Pero no se acabó allí. Siempre quedan aquellos que asumen la responsabilidad de defender a Dios, como si la Realidad Suprema, el marco sustentador de la existencia, fuera algo endeble y desamparado. Estas personas son las que ven a las viudas deformadas por la lepra que piden unas cuantas monedas y pasan de largo, que ven a los niños harapientos que viven en la calle y pasan de largo. Piensan: «todo va bien». Pero si perciben un desprecio hacia Dios, eso ya es harina de otro costal. Enfurecen, se ponen rojos, respiran agitadamente, farfullan de indignación.
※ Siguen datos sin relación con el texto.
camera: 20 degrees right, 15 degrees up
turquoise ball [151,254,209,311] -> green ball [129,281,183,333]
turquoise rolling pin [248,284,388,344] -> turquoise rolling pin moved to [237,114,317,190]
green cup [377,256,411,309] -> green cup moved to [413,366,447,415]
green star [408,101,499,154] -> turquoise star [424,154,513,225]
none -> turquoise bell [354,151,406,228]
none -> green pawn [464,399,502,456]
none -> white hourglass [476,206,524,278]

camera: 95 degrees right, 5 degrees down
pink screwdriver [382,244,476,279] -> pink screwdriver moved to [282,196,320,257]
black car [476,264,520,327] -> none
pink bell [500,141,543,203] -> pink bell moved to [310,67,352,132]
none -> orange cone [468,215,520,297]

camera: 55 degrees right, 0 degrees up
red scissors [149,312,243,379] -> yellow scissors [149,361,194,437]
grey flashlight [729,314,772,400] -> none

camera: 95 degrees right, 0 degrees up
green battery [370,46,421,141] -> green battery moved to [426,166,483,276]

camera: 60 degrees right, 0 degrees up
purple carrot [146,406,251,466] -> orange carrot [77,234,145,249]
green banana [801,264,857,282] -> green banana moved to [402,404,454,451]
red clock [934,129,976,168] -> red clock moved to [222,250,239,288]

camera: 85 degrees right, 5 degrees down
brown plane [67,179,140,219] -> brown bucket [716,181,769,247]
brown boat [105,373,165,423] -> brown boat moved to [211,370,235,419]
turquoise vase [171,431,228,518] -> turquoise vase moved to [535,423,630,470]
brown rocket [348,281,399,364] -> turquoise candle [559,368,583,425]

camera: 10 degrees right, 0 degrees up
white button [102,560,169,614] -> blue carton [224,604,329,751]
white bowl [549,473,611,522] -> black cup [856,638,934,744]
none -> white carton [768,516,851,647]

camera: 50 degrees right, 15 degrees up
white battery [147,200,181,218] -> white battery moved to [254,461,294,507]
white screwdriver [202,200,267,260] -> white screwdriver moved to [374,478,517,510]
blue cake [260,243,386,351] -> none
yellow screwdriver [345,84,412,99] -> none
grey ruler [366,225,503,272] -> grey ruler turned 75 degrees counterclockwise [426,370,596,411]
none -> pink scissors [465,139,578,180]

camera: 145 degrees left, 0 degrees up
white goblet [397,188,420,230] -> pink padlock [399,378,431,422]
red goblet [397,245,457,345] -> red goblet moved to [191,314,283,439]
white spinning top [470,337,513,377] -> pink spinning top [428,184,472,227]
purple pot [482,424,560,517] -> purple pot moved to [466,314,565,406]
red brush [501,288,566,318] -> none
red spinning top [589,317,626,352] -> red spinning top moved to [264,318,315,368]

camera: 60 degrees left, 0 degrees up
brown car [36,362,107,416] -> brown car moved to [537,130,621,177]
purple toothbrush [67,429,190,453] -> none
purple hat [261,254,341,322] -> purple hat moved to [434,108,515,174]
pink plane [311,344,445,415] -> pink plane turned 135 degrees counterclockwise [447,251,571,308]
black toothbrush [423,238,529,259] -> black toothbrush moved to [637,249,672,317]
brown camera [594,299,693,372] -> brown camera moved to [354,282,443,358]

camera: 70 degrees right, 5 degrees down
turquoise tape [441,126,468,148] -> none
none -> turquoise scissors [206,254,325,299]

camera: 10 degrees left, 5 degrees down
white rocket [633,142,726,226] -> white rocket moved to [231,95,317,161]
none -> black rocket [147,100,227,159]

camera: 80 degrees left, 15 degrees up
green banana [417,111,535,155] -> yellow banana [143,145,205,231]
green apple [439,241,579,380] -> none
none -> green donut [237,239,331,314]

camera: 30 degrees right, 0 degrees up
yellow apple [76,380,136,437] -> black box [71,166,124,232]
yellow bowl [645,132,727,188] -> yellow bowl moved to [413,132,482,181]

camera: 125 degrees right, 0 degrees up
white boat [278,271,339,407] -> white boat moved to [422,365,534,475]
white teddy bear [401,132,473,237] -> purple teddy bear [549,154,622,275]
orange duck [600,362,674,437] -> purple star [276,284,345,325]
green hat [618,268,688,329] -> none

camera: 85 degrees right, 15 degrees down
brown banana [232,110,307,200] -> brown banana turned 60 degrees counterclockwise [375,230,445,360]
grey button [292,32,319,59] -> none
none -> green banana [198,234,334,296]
Su determinación es aterradora.
Esta gente no se da cuenta de que tienen que defender a Dios en el interior, no en el exterior. Deberían dirigir su furia a sí mismos. Pues el mal que anda suelto es el mal que ellos mismos han sembrado desde su interior. El campo de batalla principal del bien no es el espacio abierto de una arena pública, sino el pequeño claro que hay en el corazón de cada uno. Mientras tanto, la suerte de las viudas y los niños callejeros seguirá siendo muy dura y es en su ayuda, y no en la de Dios, que deberían acudir aquellos con pretensiones de superioridad moral.
Una vez un bruto me echó de la Gran Mezquita. Cuando fui a la iglesia el cura me fulminó con la mirada y no pude sentir la paz de Cristo. A un brahmin le dio por expulsarme cuando tomaba darshan. Mis actividades religiosas llegaron a los oídos de mis padres en los tonos murmullados y urgentes de la traición revelada.
Ni que semejante estrechez de miras fuera a hacerle algún bien a Dios.
Para mí, lo más importante en la religión es nuestra dignidad, no nuestra depravación.
Dejé de ir a misa en la iglesia de Nuestra Señora de la Concepción Inmaculada y fui a la de Nuestra Señora de los Ángeles. Ya no me entretenía con mis hermanos después de las oraciones de los viernes. Iba al templo a las horas más concurridas cuando los brahmines estaban demasiado ocupados para interponerse entre Dios y yo.